凡人の私が、なぜ自分の日記を本にして出版したいと思ったか。犯罪被害やヤングケアラーといった経験ももちながら車いすユーザーとなったからというのもなくはないが、もうひとつ理由がある。それは、書店に並んでいる闘病記や手記の大半が、身体に抱えた困難を越えるほどのたくましさが感じられるものだったからだ。闘病記、あるいは手記の主人公が大人で無名の場合、たいていは、何かを乗り越えてきたり成し遂げてきたりした成功物語であるような気がする。確かに何かを乗り越えることも成し遂げることもすばらしい。だが、何もそのような人たちにだけ価値があるのではない。
 長年、緩和ケア病棟で認定看護師として働いてきた女性はいう。「日常の営みこそがいのちの輝き」。
 緩和ケアにかんするシンポジウムなどにでかけると、「どんないのちもストーリーも等しく尊い」、そんな当たり前のことを改めて感じさせてくれる。
 詩画家として知られる星野富弘さんを追ったテレビのドキュメンタリー番組を見た時、彼が首から下の身体機能の一切を失って、口に絵筆をくわえて絵や文字を描く姿ではなく、彼の花への柔らかなまなざしと毎日を「丁寧に生きる」姿が印象に残った。
 「余命1ヶ月の花嫁」として有名になった若年性乳がん患者の長島千恵さんは、取材スタッフに「(病気になった今は)アイスクリームが食べられることも、風が感じられることも幸せ」というようなことを語っておられたらしい。おしゃれで旅行が大好きな「今時の若い女性」として生きていた千恵さんが、病気になり、いのちと向きあったことで、それまで当たり前にしていたことに心を動かしてはそれを身近な人に伝える様子は、幸せそうな花嫁姿と同じくらいに感じるものがあった。

提供情報:

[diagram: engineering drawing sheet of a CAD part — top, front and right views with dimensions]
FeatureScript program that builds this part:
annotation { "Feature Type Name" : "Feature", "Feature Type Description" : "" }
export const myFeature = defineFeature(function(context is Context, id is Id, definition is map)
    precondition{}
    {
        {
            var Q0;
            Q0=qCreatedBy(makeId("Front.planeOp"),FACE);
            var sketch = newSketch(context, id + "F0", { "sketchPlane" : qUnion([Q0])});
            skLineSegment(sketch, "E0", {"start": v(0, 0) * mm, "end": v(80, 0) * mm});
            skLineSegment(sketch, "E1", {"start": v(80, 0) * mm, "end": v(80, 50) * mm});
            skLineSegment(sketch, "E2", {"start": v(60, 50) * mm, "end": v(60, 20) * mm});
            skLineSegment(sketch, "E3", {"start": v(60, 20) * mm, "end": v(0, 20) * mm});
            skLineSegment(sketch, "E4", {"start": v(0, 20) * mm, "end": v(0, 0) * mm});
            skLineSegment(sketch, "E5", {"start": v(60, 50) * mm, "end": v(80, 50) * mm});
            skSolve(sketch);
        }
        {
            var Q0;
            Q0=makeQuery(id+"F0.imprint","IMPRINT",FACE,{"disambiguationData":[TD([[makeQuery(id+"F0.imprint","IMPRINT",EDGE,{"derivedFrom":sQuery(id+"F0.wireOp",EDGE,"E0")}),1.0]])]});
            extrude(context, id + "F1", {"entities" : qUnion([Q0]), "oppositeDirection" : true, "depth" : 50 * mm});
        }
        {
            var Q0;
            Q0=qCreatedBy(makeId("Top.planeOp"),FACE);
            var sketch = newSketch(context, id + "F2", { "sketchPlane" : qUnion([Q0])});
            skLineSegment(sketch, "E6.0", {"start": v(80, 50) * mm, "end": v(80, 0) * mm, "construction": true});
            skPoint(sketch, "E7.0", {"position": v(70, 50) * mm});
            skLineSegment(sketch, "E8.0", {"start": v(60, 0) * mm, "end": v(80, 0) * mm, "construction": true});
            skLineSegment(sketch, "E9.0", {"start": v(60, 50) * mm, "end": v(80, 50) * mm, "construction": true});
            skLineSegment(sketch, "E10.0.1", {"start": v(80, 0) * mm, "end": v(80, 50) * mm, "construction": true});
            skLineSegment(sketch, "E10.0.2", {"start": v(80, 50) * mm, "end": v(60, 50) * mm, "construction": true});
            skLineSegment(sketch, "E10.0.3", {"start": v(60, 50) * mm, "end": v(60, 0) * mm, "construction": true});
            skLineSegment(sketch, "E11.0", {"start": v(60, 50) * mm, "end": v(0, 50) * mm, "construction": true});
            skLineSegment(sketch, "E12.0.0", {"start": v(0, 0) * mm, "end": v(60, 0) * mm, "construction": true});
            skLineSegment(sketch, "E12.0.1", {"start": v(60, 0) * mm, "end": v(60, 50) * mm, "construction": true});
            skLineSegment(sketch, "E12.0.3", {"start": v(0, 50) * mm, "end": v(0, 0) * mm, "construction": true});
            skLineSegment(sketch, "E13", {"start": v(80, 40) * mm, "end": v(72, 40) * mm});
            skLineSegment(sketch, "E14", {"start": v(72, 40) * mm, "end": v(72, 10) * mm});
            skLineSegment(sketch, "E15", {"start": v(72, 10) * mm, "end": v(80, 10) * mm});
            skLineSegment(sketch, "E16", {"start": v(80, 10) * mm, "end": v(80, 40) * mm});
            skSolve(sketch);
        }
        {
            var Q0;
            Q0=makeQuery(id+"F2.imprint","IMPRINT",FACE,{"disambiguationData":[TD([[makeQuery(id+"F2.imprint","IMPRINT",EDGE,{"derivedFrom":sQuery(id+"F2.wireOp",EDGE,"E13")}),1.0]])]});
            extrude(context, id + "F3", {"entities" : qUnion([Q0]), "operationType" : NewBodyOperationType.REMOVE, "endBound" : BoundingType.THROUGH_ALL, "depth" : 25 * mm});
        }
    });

情報の活用:
1. 日記の出版と闘病記を扱った本文について、次の(a)〜(c)がそれぞれ本文と合っているかを判定せよ。各項目に「はい」か「いいえ」で答え、決め手となる本文の語句をそのまま引用すること。
(a) 筆者は、書店に並ぶ闘病記や手記の大半にたくましさが感じられたことを、日記を本にしたいと思った理由の一つに挙げている。
(b) 星野富弘さんを追った番組で筆者の印象に残ったのは、口に絵筆をくわえて絵や文字を描く姿である。
(c) 長島千恵さんは、病気になる前、旅行が大好きな若い女性として生きていた。
2. 日記の出版と闘病記を扱った本文の、最後の文より後に続く部分を書き進めよ。
一覧はここでは使わない。

記述解答:
1.
(a) はい。「それは、書店に並んでいる闘病記や手記の大半が、身体に抱えた困難を越えるほどのたくましさが感じられるものだったからだ。」
(b) いいえ。「口に絵筆をくわえて絵や文字を描く姿ではなく、彼の花への柔らかなまなざしと毎日を「丁寧に生きる」姿が印象に残った。」
(c) はい。「おしゃれで旅行が大好きな「今時の若い女性」として生きていた千恵さん」

2.
 重い後遺症や病などにより、いのちと対峙した時、当たり前の日常がいかにかけがえないかに気がついたという人は多い。
 私が好きな映画のひとつに「マザーウォーター」という作品があるが、ただ歩いていたり、ただ黙って食事をしたりしているような日常的なシーンが、ものすごく丁寧に、そして大切に描かれている。
 映画の登場人物のコーヒー店を営む女性の台詞にこんなものがある。「毎日同じようにコーヒーをいれているつもりでも、そのコーヒーは毎日違っていて、永遠に同じものはいれられない」。平穏に暮らしていると忘れがちになるけれども、同じような毎日を過ごせることはかけがえないし、同じ時など二度とない。
 映画のエンドロールとともに流れるテーマソングに「命」という言葉がでてくるが、生死に直接触れるストーリーでなくても作品にマッチしていて、まったく大げさには感じない。それは、「日々の暮らしを丁寧に積み重ねることは、いのちを丁寧に積み重ねること。いうなれば、いのちは毎日の生活の積み重ね」、そんなことをそっと伝えてくれる作品だからだろう。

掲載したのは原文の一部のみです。